Although the government’s ten-year contract with AMD Medicom stipulated that masks must be manufactured in Canada, AMD Medicom has no factories in Canada. Instead, the company depends on factories in China, the United States, Taiwan and France.

No other firms were given the opportunity to bid on the lucrative contract.

Since signing the contract in March, AMD Medicom has received a $4 million loan from the Quebec government to build a facility in Montreal.

In June, public officials told the House of Commons government operations committee that they were hopeful AMD Medicom would start supplying them with masks soon.

“We know the company is working to meet the commitments it has made to the Government of Canada for supply,” testified Senior Assistant Industry Minister Mitch Davies.

“We would hope that very soon – I would say in the summer period – it would be up and running and beginning manufacture in Canada.
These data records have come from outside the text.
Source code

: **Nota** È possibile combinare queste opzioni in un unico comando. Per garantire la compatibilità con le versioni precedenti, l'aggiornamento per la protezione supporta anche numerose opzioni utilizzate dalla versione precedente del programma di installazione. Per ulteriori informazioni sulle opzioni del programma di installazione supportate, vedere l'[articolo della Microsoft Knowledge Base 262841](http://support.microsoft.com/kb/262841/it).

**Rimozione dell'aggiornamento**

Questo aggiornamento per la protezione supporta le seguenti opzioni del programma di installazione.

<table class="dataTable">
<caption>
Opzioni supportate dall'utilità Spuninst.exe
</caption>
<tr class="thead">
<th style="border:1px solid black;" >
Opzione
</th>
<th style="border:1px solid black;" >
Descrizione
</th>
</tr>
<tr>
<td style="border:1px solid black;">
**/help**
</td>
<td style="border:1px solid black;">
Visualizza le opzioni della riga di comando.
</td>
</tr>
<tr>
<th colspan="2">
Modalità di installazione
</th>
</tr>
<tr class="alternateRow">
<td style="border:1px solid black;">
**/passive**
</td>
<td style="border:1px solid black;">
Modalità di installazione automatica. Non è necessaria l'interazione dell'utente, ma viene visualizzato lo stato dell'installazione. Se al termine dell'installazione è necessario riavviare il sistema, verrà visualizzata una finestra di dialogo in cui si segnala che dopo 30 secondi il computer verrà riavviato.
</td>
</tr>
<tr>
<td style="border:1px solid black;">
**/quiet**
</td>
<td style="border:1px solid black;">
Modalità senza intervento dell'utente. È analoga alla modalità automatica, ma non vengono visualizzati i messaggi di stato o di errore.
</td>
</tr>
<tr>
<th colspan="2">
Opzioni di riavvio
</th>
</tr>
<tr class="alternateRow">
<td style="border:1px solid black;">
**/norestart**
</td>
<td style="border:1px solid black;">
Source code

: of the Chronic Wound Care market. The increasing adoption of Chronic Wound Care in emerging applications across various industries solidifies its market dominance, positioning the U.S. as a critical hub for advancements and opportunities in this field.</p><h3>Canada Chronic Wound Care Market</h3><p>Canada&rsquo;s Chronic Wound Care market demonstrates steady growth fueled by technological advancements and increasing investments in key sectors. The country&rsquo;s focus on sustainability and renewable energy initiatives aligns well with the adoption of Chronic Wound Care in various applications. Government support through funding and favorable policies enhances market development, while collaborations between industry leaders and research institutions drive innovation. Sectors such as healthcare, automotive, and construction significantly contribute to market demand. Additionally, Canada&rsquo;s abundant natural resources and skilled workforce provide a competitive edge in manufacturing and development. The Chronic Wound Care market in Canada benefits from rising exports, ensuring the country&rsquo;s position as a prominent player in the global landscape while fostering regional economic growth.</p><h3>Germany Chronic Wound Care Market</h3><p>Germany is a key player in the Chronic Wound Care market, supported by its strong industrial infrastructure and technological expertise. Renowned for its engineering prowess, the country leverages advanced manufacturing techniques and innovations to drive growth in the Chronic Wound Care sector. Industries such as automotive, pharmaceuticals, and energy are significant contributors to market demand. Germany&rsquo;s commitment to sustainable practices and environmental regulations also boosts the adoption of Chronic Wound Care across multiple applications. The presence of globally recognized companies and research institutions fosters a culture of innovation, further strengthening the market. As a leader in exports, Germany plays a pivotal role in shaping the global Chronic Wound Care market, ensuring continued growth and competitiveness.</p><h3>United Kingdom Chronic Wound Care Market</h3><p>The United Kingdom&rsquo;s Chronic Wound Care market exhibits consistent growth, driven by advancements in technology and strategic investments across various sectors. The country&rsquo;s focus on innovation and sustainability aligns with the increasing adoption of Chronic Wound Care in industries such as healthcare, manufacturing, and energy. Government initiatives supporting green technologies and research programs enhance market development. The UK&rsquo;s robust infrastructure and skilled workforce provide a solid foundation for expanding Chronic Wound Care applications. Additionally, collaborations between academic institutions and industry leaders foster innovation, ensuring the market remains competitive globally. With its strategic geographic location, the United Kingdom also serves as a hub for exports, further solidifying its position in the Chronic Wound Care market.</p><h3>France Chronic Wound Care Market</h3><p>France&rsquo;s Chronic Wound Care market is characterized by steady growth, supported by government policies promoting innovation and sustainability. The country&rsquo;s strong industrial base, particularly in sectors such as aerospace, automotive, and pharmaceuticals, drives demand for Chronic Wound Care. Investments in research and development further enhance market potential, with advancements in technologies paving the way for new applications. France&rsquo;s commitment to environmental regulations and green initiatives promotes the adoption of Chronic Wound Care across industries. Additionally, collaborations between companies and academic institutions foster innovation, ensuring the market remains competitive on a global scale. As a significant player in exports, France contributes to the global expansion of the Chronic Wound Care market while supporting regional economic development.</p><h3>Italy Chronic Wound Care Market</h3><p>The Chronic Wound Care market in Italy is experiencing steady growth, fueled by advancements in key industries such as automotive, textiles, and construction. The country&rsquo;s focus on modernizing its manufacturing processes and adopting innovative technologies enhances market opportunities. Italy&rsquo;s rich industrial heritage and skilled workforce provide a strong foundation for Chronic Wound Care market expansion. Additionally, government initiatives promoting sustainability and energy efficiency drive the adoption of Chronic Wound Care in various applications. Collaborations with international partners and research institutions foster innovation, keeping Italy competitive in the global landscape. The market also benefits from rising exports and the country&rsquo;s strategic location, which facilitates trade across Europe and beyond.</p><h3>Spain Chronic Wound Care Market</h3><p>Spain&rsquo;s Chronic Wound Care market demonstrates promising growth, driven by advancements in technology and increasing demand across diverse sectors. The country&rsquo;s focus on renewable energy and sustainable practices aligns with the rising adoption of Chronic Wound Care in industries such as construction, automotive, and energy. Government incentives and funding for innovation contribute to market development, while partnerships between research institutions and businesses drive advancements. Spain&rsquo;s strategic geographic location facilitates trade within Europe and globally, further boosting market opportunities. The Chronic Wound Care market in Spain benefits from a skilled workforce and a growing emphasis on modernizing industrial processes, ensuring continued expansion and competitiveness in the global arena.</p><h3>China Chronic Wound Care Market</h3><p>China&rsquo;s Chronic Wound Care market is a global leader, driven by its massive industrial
At this point I would indicate that in the late summer period we expect to see it beginning its production in Canada.”

AMD Medicom was first contacted about the contract just days after the World Health Organization officially declared the COVID-19 pandemic. 

While officials have not spoken about the terms of the contract, a Memorandum To The Minister from April states that made-in-Canada masks were due by July.

“Today Canada has no domestic N95 or surgical mask production capacity and is completely reliant on imports,” Public Works staff wrote. 

“The COVID-19 pandemic has revealed a pressing and critical need to build domestic capacity, mitigating the risk of shortages in the near and long term.”